──────── Fuente ────────
Pedro Meyer, autorretrato.

Pedro Meyer, autorretrato.

No es mera casualidad que los dos testimonios periodístico-literarios más importantes sobre el movimiento estudiantil-popular de 1968 en México tengan en sus portadas sendas fotografías de Pedro Meyer (1935): Los días y los años, de Luis González de Alba y La noche de Tlatelolco, de Elena Poniatowska [los dos en Era, 1971]. Pedro Meyer tenía que estar allí, en plena efervescencia democrática de estudiantes, trabajadores y amas de casa, porque él mismo ha sido protagonista de otra gran revolución que ha ido transformando el mundo. En el ámbito de la fotografía —y del arte— Meyer sigue siendo uno de los más activos innovadores de la tecnología digital, algo que quizá ya preveía en aquellos lejanos años de la década de los sesenta, cuando presentó su complejo audiovisual Un domingo en Chapultepec (1965) o cuando concebiría poco después, con Alejandro Jodorowsky, fotografías e inquietantes puestas en escena para la revista Sucesos. A cuatro décadas de distancia, el México actual es uno muy distinto al de aquella época, y puede afirmarse que gran parte del lento, arduo y errático proceso democrático que se ha vivido desde esos días hasta ahora tiene en ese malhadado movimiento —con sus 38 muertos*— su indiscutible punto de partida. También el mundo de la fotografía es uno muy diferente ahora. Las fotografías de Pedro Meyer denotan su origen analógico al mostrarnos los desafoques producto de prisas, empujones y carreras y los enojosos rayones de los negativos a la hora de revelar los rollos. En la actualidad, con la fotografía digital, eso es algo inconcebible, una curiosidad del pasado.

Los Meyer. © 1940-2000 Pedro Meyer. Fotografía digital en la que aparecen él de niño y de adulto, con su hijo y su padre.

Los Meyer. © 1940-2000 Pedro Meyer. Fotografía digital en la que aparecen él de niño y de adulto, con su hijo y su padre.
──────── Datos proporcionados ────────
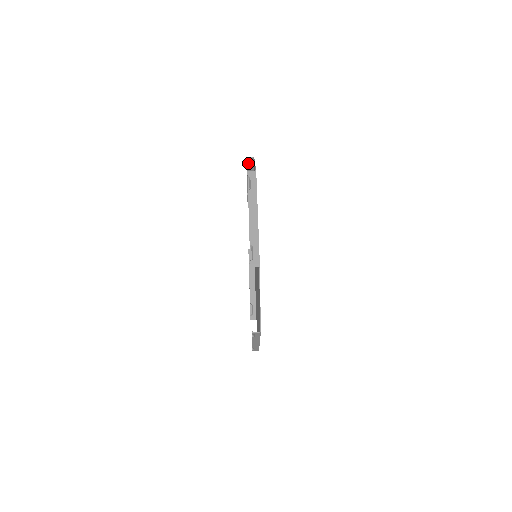
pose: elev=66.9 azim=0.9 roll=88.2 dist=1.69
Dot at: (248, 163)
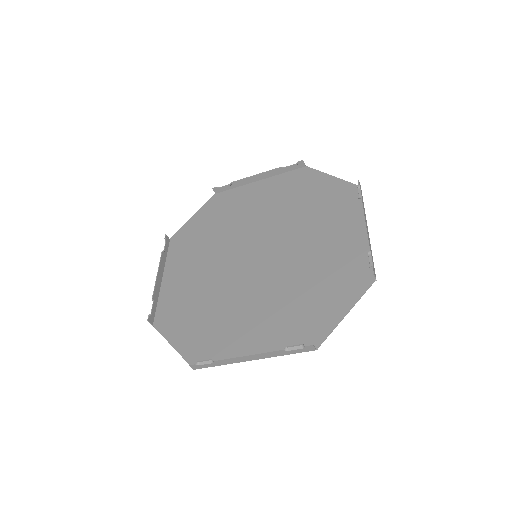
Dot at: (296, 165)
────────
• Objetivo del ejercicio
Según el texto sobre Pedro Meyer, ¿con quién concibió fotografías y puestas en escena para la revista Sucesos?

• Resultado del ejercicio
Con Alejandro Jodorowsky.